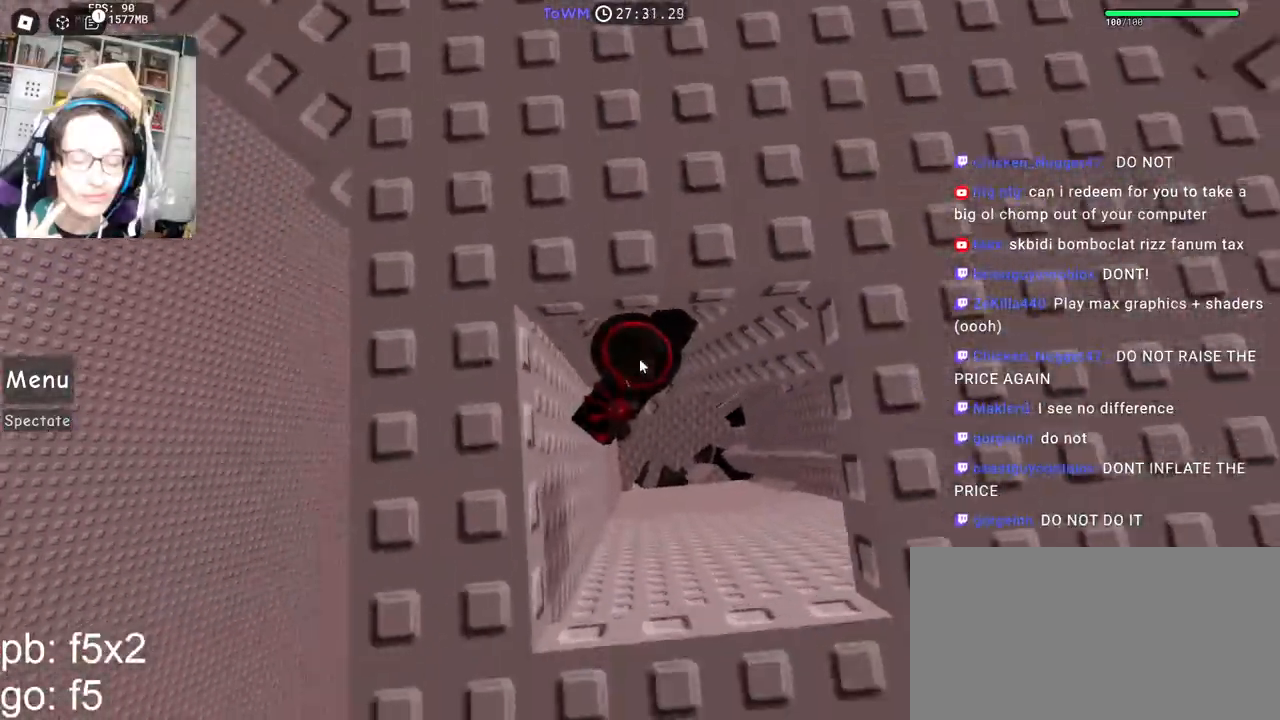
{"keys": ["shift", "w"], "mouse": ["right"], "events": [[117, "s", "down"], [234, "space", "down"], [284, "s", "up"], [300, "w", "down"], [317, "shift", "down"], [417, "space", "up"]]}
──────────────────────────────
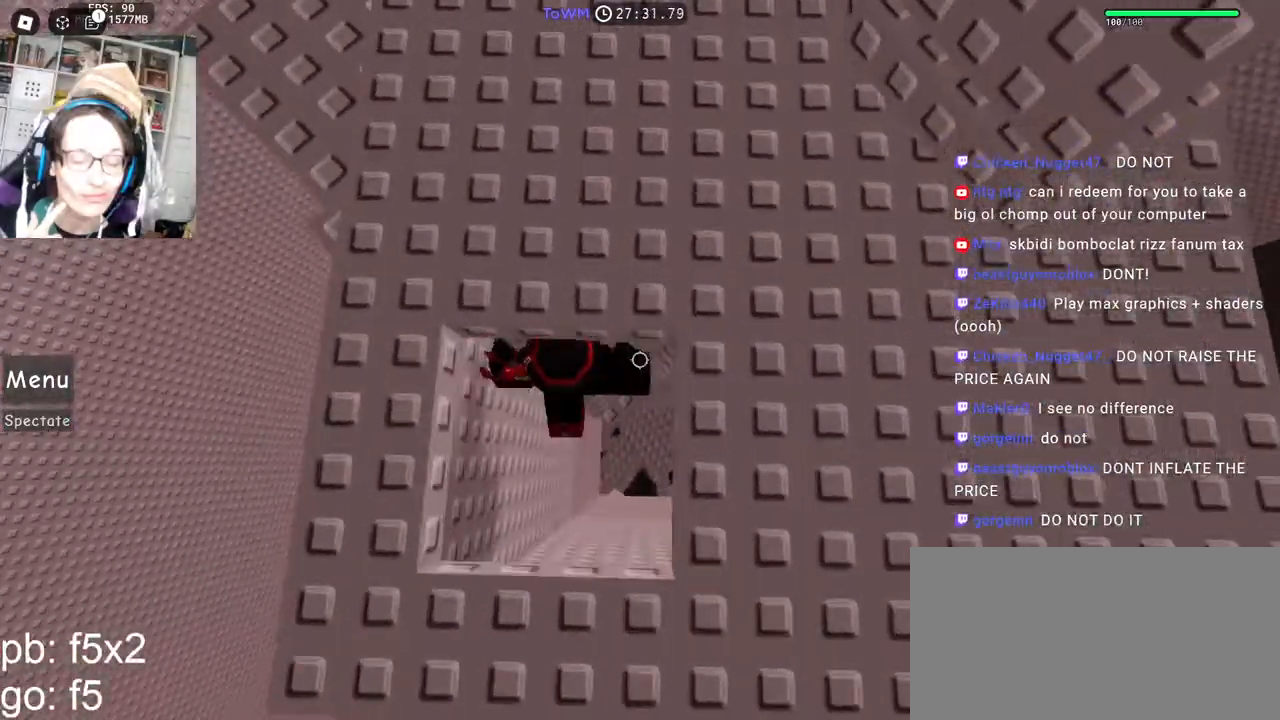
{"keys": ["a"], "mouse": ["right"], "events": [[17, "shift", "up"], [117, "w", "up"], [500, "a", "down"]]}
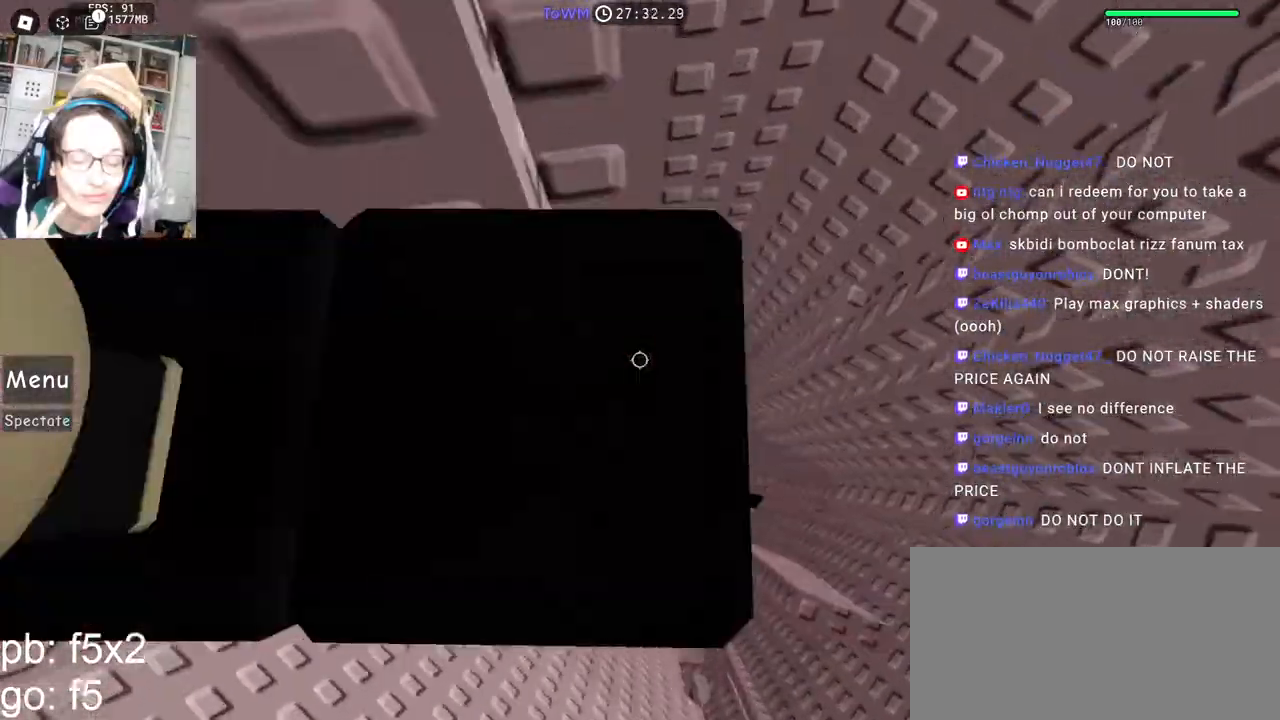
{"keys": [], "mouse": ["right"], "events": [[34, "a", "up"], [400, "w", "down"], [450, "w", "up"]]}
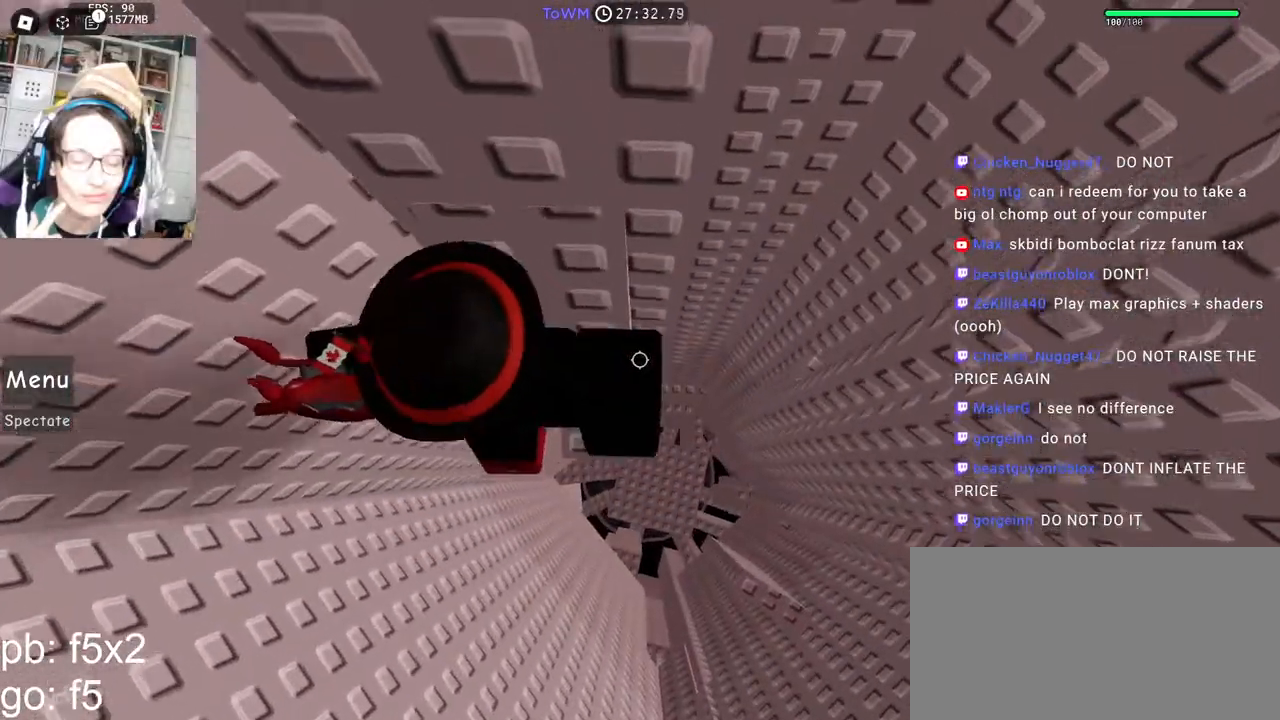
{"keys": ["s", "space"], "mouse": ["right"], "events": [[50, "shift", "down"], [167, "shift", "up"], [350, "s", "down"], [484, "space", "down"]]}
──────────────────────────────
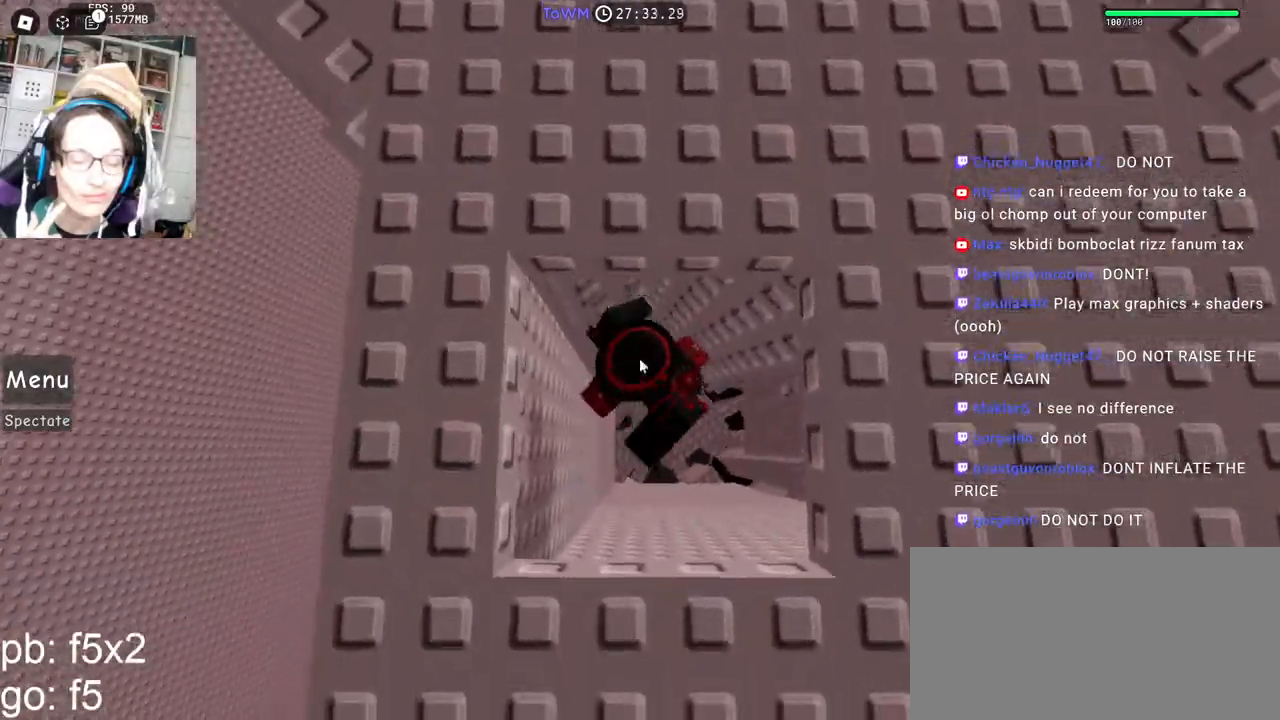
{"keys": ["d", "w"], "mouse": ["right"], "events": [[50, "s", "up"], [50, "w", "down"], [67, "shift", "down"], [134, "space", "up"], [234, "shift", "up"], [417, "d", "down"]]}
──────────────────────────────
In the material, find each line with the word "shift" and list it.

{"keys": ["shift", "w"], "mouse": ["right"], "events": [[117, "s", "down"], [234, "space", "down"], [284, "s", "up"], [300, "w", "down"], [317, "shift", "down"], [417, "space", "up"]]}
{"keys": ["a"], "mouse": ["right"], "events": [[17, "shift", "up"], [117, "w", "up"], [500, "a", "down"]]}
{"keys": ["s", "space"], "mouse": ["right"], "events": [[50, "shift", "down"], [167, "shift", "up"], [350, "s", "down"], [484, "space", "down"]]}
{"keys": ["d", "w"], "mouse": ["right"], "events": [[50, "s", "up"], [50, "w", "down"], [67, "shift", "down"], [134, "space", "up"], [234, "shift", "up"], [417, "d", "down"]]}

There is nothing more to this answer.